Durante a sessão ordinária da Câmara Municipal realizada nesta terça-feira (03), foi lida em plenário a mensagem de veto parcial encaminhada pelo prefeito Chiquinho Oliveira (PT) ao Projeto de Lei nº 17/2025, de autoria da vereadora Leda Torres, que institui a Política Municipal de Apoio e Incentivo à Mulher no Esporte no âmbito do município de Codó.
O veto parcial foi analisado pela Comissão de Constituição, Legislação, Justiça, Redação e Administração Pública que emitiu parecer favorável à manutenção do veto apresentado pelo Executivo municipal. A comissão tem como presidente, o vereador Araújo Neto (PP), que votou pela manutenção do veto ao projeto de autoria da vereadora Leda Torres. O filho do vereador Araújo Neto ocupa o cargo de secretário adjunto da Casa Civil, órgão responsável por orientar tecnicamente a elaboração de pareceres e manifestações jurídicas que subsidiam decisões do Executivo. Assim, o voto pela manutenção do veto também pode ser interpretado como uma forma de não contrariar o trabalho técnico do filho desenvolvido no âmbito da Casa Civil.
Durante a discussão em plenário, a vereadora Leda Torres informou que o Executivo alegou que o projeto gera despesas para o município. Apesar de ser autora do projeto, a parlamentar não se posicionou de forma contrária ao veto, por ser aliada política do prefeito.
O vereador Pastor Max (Republicanos) saiu em defesa do projeto, destacando a relevância da iniciativa para fortalecer a participação feminina no esporte e para garantir políticas públicas voltadas às mulheres.

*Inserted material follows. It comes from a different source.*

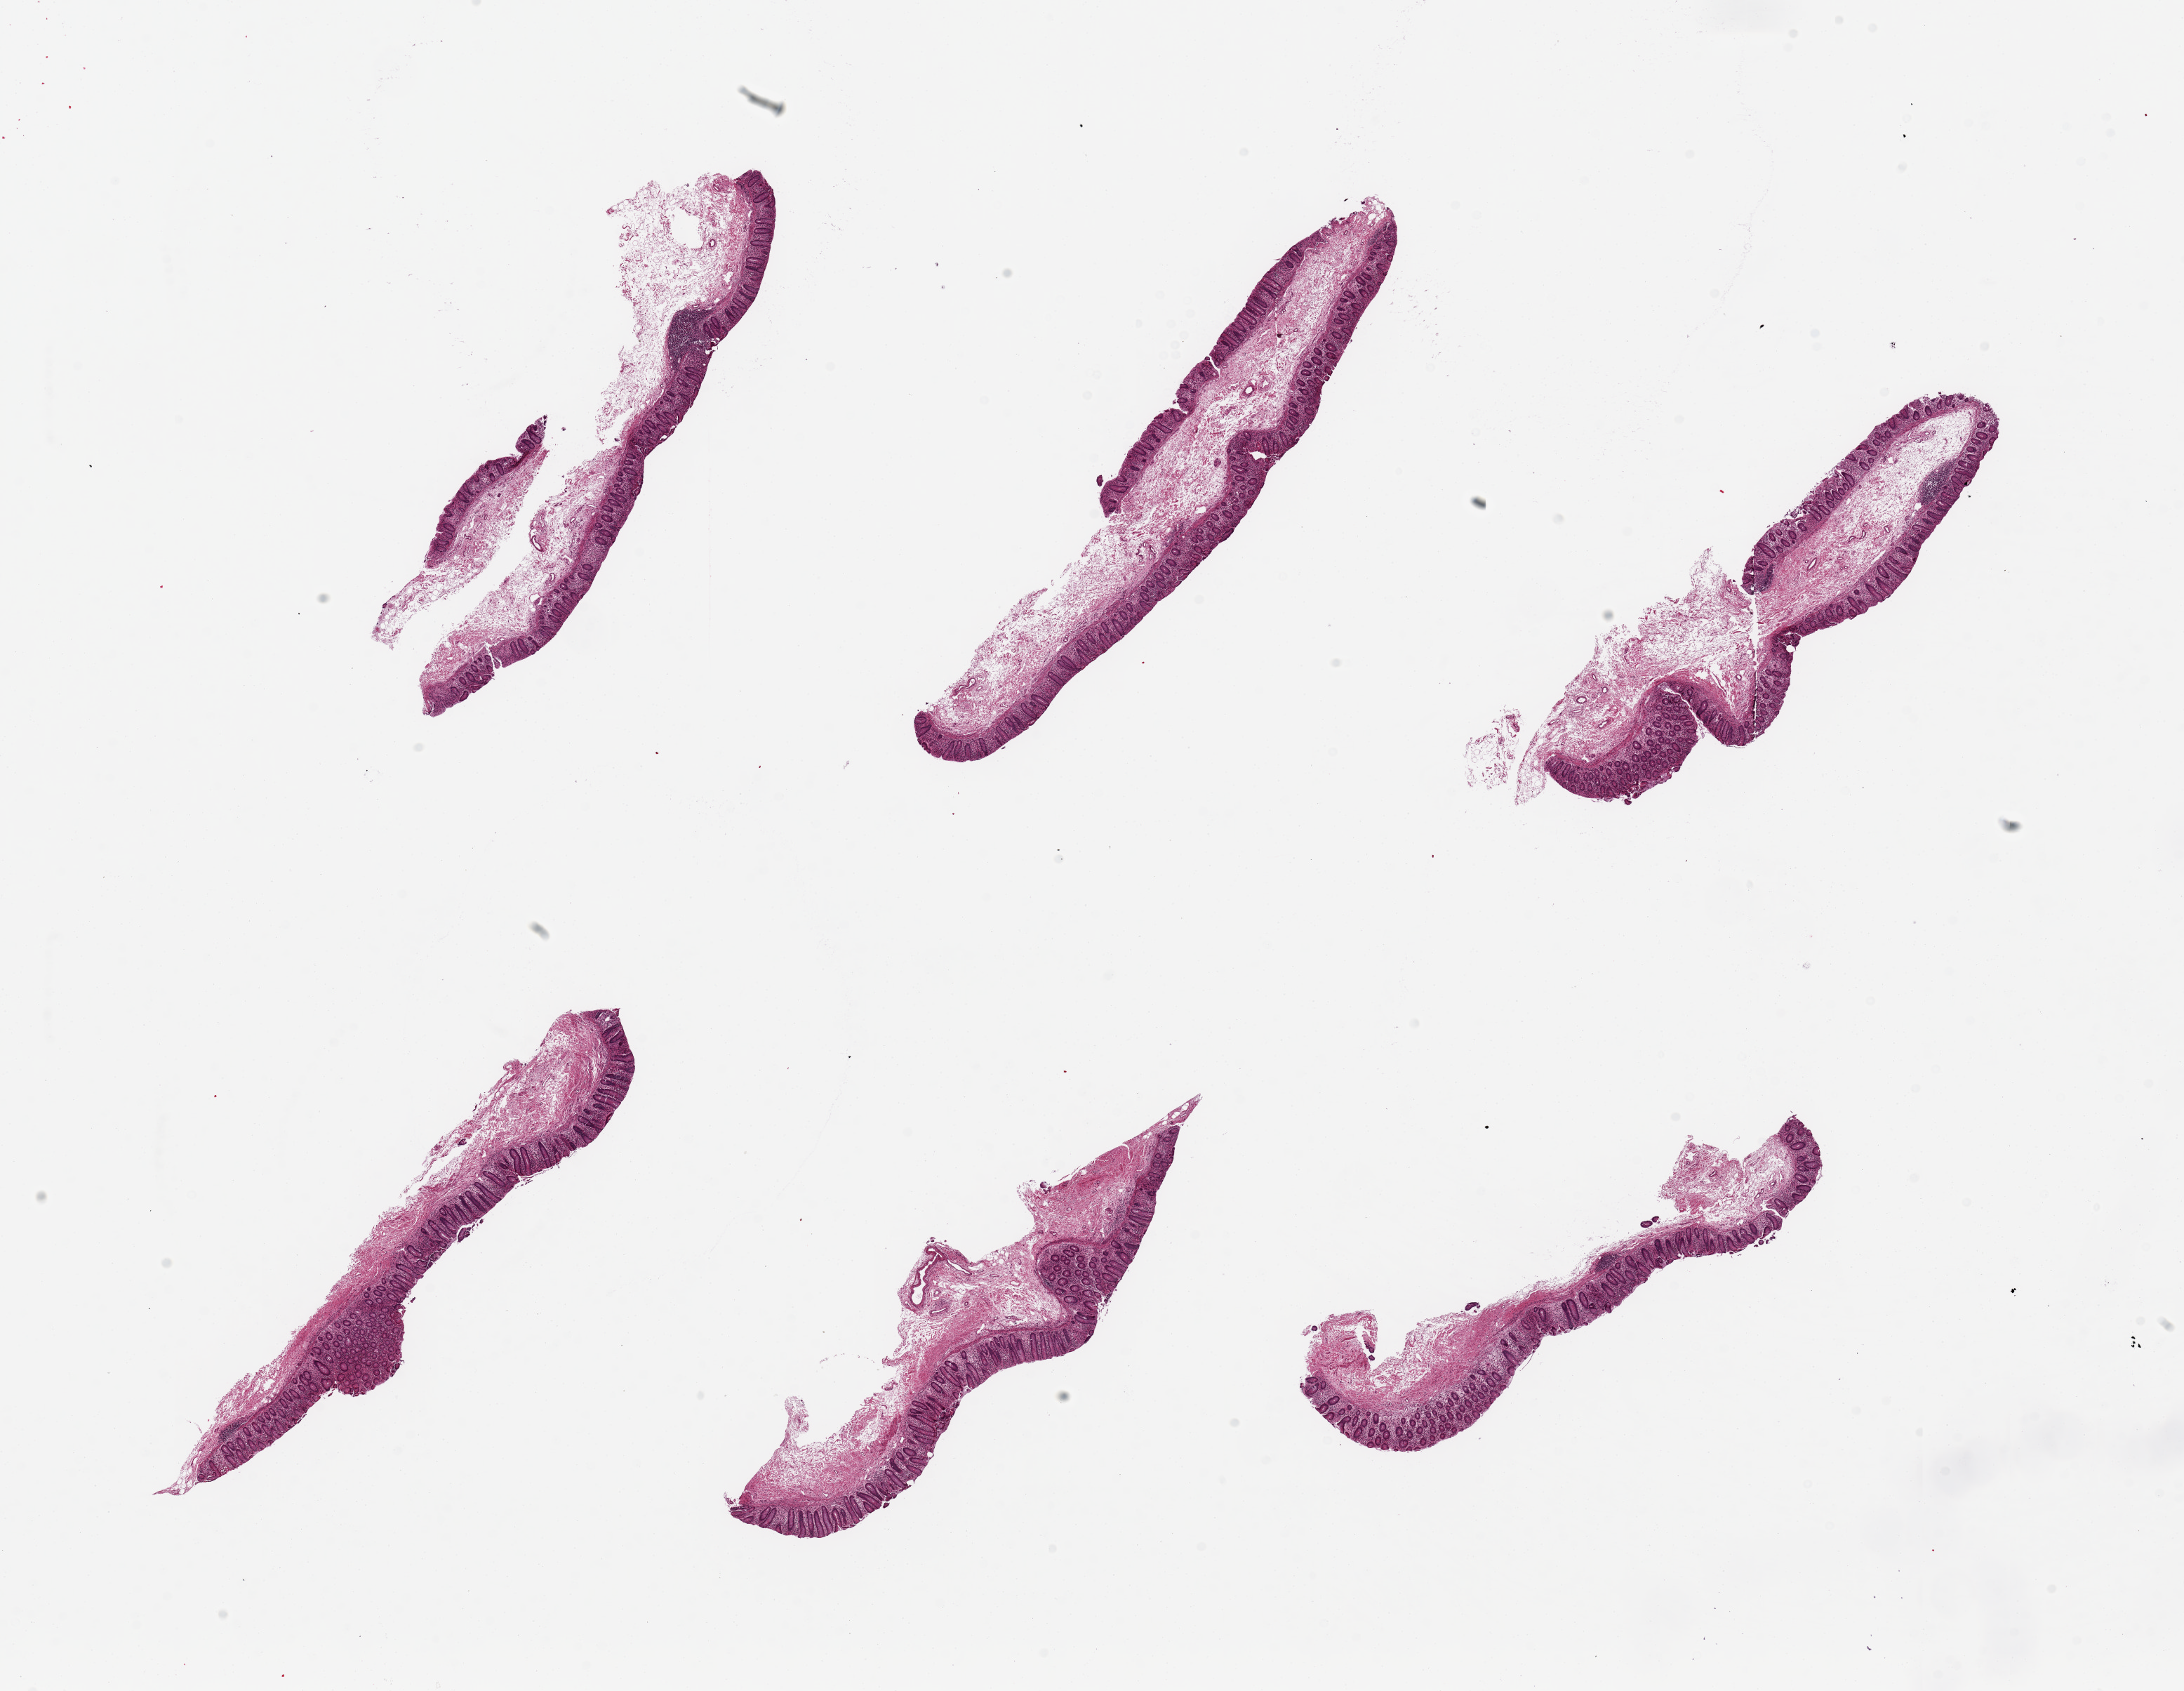
Digitized H&E-stained section, a low-resolution overview of the entire scanned area, about 24.6 x 19.1 mm; PAXgene-fixed, paraffin-embedded tissue; sampled site (target tissue): transverse colon; donor tissue sample. Donor sex: female.
Pathologist's review note for this sample: 6 pieces, up to 8x1.5mm; mucosa partially sloughed.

Na mesma linha, o vereador Domingos Reis (PRD) criticou a postura do Executivo, afirmando que o prefeito tem vetado de forma recorrente projetos aprovados pelo Legislativo municipal. Já o vereador Valber Cabral (PRD) também se posicionou contra o veto.
Apesar das manifestações contrárias de parte dos parlamentares oposicionistas, o veto parcial foi mantido conforme o parecer da Comissão de Constituição, Legislação, Justiça, Redação e Administração Pública.